## Task directions
Where the string "lines" appears in a line of the data, show that line.

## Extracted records
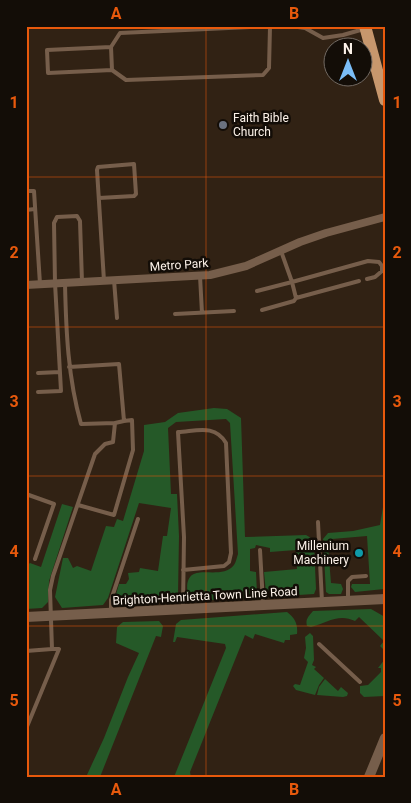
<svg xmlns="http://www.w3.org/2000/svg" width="411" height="803" font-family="Roboto,sans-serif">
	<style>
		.green { fill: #255928 }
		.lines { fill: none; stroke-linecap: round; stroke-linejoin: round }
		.service { stroke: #765e4b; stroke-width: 4 }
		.minor { stroke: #765e4b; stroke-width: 8 }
		.tertiary { stroke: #765e4b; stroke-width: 10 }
		.primary { stroke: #c7976d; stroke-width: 12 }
		.grid { fill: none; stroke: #e8590c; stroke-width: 1; stroke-opacity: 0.55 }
		.worship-dot { fill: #6b7280; stroke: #130d07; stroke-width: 2 }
		.culture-dot { fill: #0f9aa8; stroke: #130d07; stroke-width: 2 }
		.labels { text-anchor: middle; stroke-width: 5; stroke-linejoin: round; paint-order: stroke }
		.poi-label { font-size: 12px; fill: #fdf3ea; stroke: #130d07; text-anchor: start }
		.street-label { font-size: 12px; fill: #fdf3ea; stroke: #130d07 }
		.neatline { fill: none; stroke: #e8590c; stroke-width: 2 }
		.grid-label { font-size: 16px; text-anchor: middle; font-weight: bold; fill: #e8590c }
	</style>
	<rect width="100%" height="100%" fill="#312214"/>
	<path class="green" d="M214 408 227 409 241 418 245 537 306 535 311 538 314 544 316 589 314 594 268 597 266 593 264 572 297 569 296 550 270 552V548L256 545 255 548 250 549V571L256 572 257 594 254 598 194 601 188 597C181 555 219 584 234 565 236 562 237 557 238 554L230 423 226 419 176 422 168 428 171 494H177L179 536 178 595 174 601 120 605 116 602 115 598 119 584H126L129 579 128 573 139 572 140 568 158 571 163 536H167L171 508 139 503 108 598 103 605 62 608 55 597 63 558H68L73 568 77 566 91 571 106 526 114 527 117 519 123 521 144 451V425L165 422 178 413Z
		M385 495 384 589 355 592 351 587 352 584H370L367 536 332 539 328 546 331 583 341 584 343 589 341 594H329L326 592 323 539 328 533 353 531 380 525Z
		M62 504 73 507 49 581 48 602 42 608 26 609V566L30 563 41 567Z
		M371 609 385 617V657L383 649 380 646 384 641 359 617 355 621C339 613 326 623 311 627L307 626C305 619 309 616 313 611Z
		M287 612C295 618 298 624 297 634L290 635V640H285L284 643 255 634 253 639 245 635 190 772 191 777H174L226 648 225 644 177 637 175 642H173L176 624 181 620Z
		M159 621 163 626 161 637 156 636 100 777H86L104 738 128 677 139 653 116 643 117 627 123 622Z
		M310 633 313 636 314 660 312 665 316 667 314 669 324 678 319 685 315 695 296 690 293 686 295 684 300 685 308 662 304 658 306 648 305 637Z
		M385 659V696L364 697 360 693V686L368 685 381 672V668H378Z
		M325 679 338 691 341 687 348 693 347 696 343 697 317 695 319 687Z"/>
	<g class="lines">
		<path class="service" d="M291 26 305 28 323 38 343 35 364 29
			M270 27 269 68 263 75 126 80 112 70 111 47 120 33 275 26
			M111 47 47 50 48 73 112 70
			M26 191H34L40 284
			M99 198 134 196 136 194 134 164 98 167 97 170 104 281
			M26 210 35 209
			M281 251 292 282 368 261 379 262 382 266V271L375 277 367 279
			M200 276 202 313
			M114 280 117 318
			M257 291 292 282 296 298
			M262 310 294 301 296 298 359 281
			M175 314 234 311
			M69 367 119 364 124 421 115 423
			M38 373 60 372
			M38 392 61 391 55 283 54 223 57 217 77 216 80 221 82 282
			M26 494 54 504 35 559
			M78 505 114 515 133 450 132 420 124 421
			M318 522 322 602
			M260 550 263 603
			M183 570 224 566 229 562 231 553 226 443C215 424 197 431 178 432L184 537 183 607
			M348 599V581L352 577 366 576
			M111 611V600L138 519
			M319 644 360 682
			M26 651 52 649 50 590 53 576 95 454 105 444 113 442 115 423 81 424C68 378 66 331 65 283
			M26 729 59 649H52"/>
		<path class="minor" d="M26 285 210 275 246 266 300 242 326 233 385 217"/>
		<path class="tertiary" d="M26 617 385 599
			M369 777 385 738"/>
		<path class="primary" d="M365 26 385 100"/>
	</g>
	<path class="grid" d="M206 26V777M26 177H385M26 327H385M26 476H385M26 626H385"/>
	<circle class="worship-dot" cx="223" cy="125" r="5"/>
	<circle class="culture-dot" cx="359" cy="553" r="5"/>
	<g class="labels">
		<g class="poi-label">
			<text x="233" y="122">Faith Bible<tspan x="233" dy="14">Church</tspan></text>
			<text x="349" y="550" text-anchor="end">Millenium<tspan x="349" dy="14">Machinery</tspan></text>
		</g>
		<g class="street-label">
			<text transform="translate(179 265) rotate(-4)" y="4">Metro Park</text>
			<text transform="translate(205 596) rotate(-3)" y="4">Brighton-Henrietta Town Line Road</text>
		</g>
	</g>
	<rect width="411" height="803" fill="none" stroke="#130d07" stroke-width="55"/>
	<g transform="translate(348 62)"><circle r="24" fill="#130d07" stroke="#716962"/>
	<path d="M0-4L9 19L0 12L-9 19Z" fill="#7bbef8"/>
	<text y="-8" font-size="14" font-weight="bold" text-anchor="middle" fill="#fdf3ea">N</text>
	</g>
	<rect x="28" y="28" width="356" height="748" class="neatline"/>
	<g class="grid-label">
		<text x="116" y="19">A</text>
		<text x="294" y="19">B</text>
		<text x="14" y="108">1</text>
		<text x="397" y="108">1</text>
		<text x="14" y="258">2</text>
		<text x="397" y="258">2</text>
		<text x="14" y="407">3</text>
		<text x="397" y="407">3</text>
		<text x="14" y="557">4</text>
		<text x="397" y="557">4</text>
		<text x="14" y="706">5</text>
		<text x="397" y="706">5</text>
		<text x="116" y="795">A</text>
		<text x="294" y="795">B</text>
	</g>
</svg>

## Answer box
		.lines { fill: none; stroke-linecap: round; stroke-linejoin: round }
	<g class="lines">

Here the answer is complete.